Le cochon, monument en péril de la culture française


Touche pas à mon porc!
Au village des Aldudes, Pierre Oteiza a sauvé de l'extinction le merveilleux porc, reconnaissable à sa tête et à son derrière noirs. Un vrai porc de montagne élevé en plein air et nourri aux châtaignes, aux glands et aux fruits © Gaizka Iroz/AFP

La France ne serait pas la France sans sa charcuterie. Déjà dévoyée par l’industrialisation agricole, la cochonnaille suscite le rejet—parfois violent—de consommateurs musulmans. Heureusement, une bande héroïque d’éleveurs et de charcutiers mène la résistance.

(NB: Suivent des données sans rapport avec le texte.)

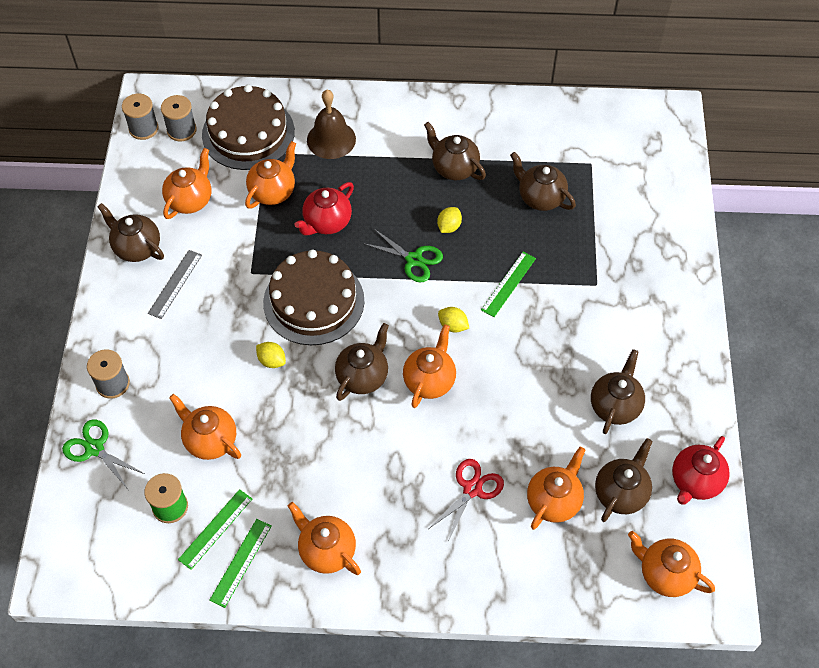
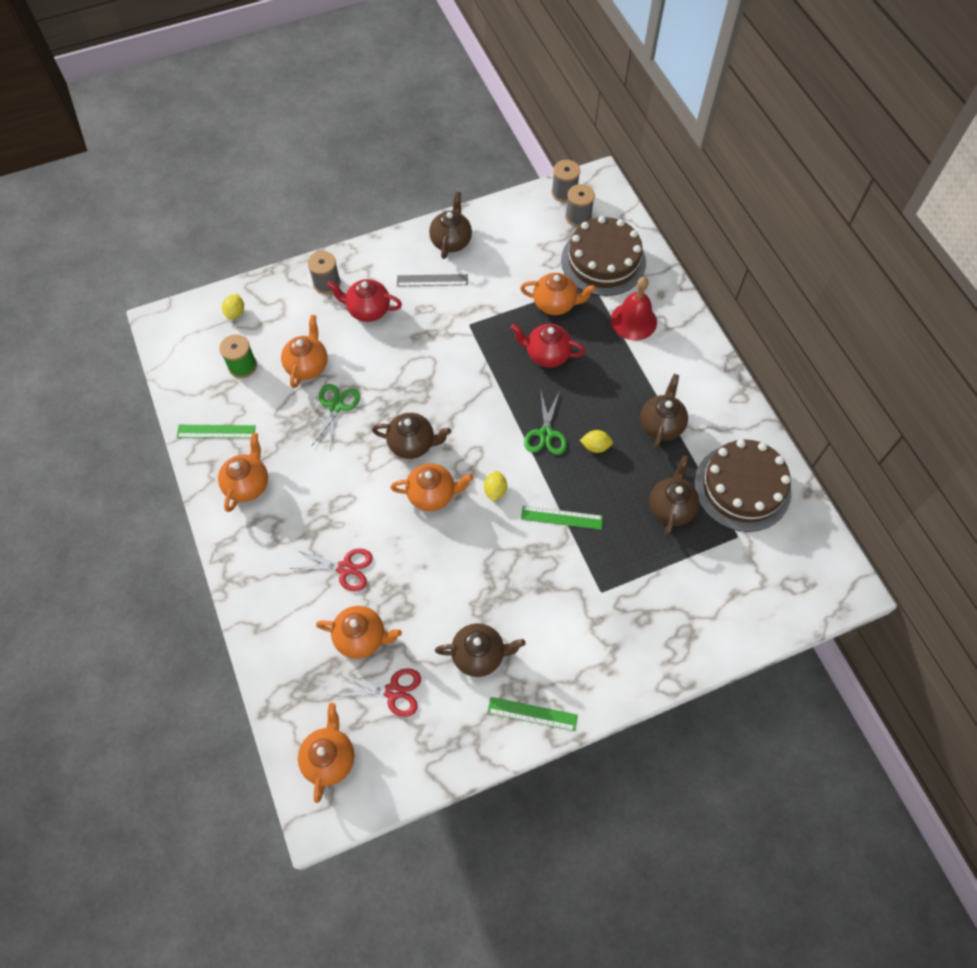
camera: 65 degrees right, 5 degrees up
green scissors [62,419,145,488] -> green scissors moved to [311,384,360,450]
orange teapot [162,148,211,219] -> none
green ruler [178,489,252,570] -> green ruler moved to [487,697,578,731]
yellow lemon [256,342,286,368] -> yellow lemon moved to [222,294,244,320]
brown cake [263,250,364,345] -> brown cake moved to [694,439,791,532]
brown bell [307,90,356,159] -> red bell [611,277,657,340]
brown teapot [595,438,653,522] -> red scissors [334,668,421,717]
red teapot [672,436,730,505] -> red teapot moved to [327,279,402,322]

Il y a quelque temps, la revue locale Le Mensuel de Rennes rapportait cette anecdote, que m’a confirmée le grand journaliste et ami Éric Conan, parti profiter de sa retraite bien méritée dans sa Bretagne natale : dans le quartier de Rennes Le Blosne-Italie, situé au sud de la ville, un malheureux Breton qui tenait une crêperie proposant la spécialité locale des galettes à la saucisse a été menacé de mort et sa vitrine taguée ou brisée avec des slogans « cochonophobes » du type « à mort les porcs, on vous saignera ». Il a donc été obligé de vendre sa boutique qui a immédiatement été remplacée par une boucherie hallal. Selon Conan, la municipalité de Rennes, qui du reste a été la première de France à accepter avec empressement le burkini dans ses piscines municipales, n’a évidemment rien fait pour aider ce pauvre artisan… Pire, en matière de soumission, et toujours à Rennes, le chef breton Loïc Pasco n’a pas trouvé mieux, dans la foulée, que de se distinguer en proposant de relever le « défi » (lancé par qui ?) avec une recette de galette sans porc (il a mis une saucisse de veau à la place, pourtant bien moins goûteuse), destinée au service de livraison de plats cuisinés Uber Eats. La genèse de ce type d’affaires, de plus en plus fréquentes sur tout notre territoire (il suffit de tendre l’oreille), est bien décrite dans le livre de poche Histoire de l’islamisation française : quarante ans de soumission (L’Artilleur, 2020).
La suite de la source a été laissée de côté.